Osteoarthritis of the upper cervical spine
Trauma to the greater and/or lesser occipital nerves
Compression of the greater and/or lesser occipital nerves or C2 and/or C3 nerve roots from degenerative cervical spine changes
Cervical disc disease
Tumours affecting the C2 and C3 nerve roots
Blood vessel inflammation
Continuous aching, burning, and throbbing, as well as intermittent shocking or shooting pain that starts at the base of the skull and travels to the scalp on one or both sides of the head, are all symptoms of occipital neuralgia. Patients frequently experience pain behind the affected side of the head's eye. Furthermore, even the tiniest movement, such as brushing one's hair, might cause agony. The discomfort is frequently compared to that of a migraine, and some patients may also experience symptoms that are similar to those of migraines and cluster occipital headaches.
Occipital neuralgia relief of the pain, you can try the following things:
Apply heat to your neck.
Rest in a quiet room.
Massage tight and painful neck muscles.
Take over-the-counter anti-inflammatory drugs, like naproxen or ibuprofen.
The prescribed medications for the occipital neuralgia include:
Prescription muscle relaxants.
Antiseizure drugs, such as carbamazepine (Tegretol) and gabapentin (Neurontin).
Nerve blocks and steroid injections are both options. A nerve block, which your doctor may use to diagnose your disease, can also be used as a short-term treatment. To achieve control of your pain, you may need two to three doses spread out over several weeks. It's not unusual for the condition to resurface at some point, necessitating another round of injections.
How to Sleep With Occipital Neuralgia Pain?

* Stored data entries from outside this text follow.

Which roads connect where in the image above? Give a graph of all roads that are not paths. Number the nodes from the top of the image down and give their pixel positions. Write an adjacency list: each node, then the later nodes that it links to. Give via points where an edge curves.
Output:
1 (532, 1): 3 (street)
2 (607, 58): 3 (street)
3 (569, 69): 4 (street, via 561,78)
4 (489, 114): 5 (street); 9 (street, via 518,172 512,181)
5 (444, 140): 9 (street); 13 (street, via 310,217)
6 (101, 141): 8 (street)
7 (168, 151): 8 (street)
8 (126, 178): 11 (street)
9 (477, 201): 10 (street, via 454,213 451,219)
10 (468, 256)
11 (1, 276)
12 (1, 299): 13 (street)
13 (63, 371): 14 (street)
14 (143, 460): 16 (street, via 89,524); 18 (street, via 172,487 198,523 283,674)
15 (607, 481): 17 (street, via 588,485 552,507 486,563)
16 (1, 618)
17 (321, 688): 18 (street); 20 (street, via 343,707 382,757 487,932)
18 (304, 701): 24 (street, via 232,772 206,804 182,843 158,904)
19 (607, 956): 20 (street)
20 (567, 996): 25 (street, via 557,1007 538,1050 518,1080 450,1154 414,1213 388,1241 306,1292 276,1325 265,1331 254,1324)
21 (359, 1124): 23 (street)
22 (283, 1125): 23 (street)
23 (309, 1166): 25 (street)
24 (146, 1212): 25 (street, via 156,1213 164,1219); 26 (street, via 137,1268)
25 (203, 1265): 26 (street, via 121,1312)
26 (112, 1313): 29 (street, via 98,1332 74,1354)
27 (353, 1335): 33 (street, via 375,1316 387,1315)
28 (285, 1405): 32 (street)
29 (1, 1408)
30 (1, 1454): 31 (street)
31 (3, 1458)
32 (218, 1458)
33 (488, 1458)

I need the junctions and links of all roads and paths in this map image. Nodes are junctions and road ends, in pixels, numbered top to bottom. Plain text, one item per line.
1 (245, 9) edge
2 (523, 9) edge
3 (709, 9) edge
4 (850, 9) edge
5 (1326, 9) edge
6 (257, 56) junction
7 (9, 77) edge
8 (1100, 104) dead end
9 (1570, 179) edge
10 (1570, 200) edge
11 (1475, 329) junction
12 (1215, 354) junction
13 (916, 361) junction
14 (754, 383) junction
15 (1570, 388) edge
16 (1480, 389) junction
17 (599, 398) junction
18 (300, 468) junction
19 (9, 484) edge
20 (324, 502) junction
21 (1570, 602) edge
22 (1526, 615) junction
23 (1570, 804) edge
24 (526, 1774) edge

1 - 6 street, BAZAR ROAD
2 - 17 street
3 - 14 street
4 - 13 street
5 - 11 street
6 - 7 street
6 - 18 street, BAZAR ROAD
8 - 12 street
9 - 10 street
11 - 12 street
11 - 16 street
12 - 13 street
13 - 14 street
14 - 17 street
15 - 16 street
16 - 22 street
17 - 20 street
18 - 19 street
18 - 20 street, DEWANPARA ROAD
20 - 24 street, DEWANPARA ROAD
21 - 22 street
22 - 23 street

You should sleep on your back. Use a pillow to support your neck and maintain your head in line with your body (neutral position) If you sleep with your neck bent, the pressure on your nerves will be increased. If you sleep on your side, be sure your pillow does not elevate your head above your shoulders.
1. What Causes Occipital Neuralgia?
Answer. Occipital neuralgia can develop naturally, as a result of a pinched nerve root in the neck (as a result of arthritis, for example), or as a result of a previous injury or surgery to the scalp or skull. Nerves can be entrapped by "tight" muscles in the back of the skull.
2. What Does Occipital Neuralgia Feel Like?
Answer. Continuous aching, burning, and throbbing, as well as intermittent shocking or shooting pain that starts at the base of the skull and travels to the scalp on one or both sides of the head, are all symptoms of occipital neuralgia. Patients frequently experience pain behind the affected side of the head's eye.
3. Does the Occipital Nerve Affect Vision?
Answer. The pain is usually one-sided, but if both occipital nerves are damaged, it might be on both sides. Additionally, because the occipital nerve follows the route of the occipital nerve, the discomfort may radiate forward toward the eye (s). As the discomfort extends near or behind the eye, people may feel impaired vision.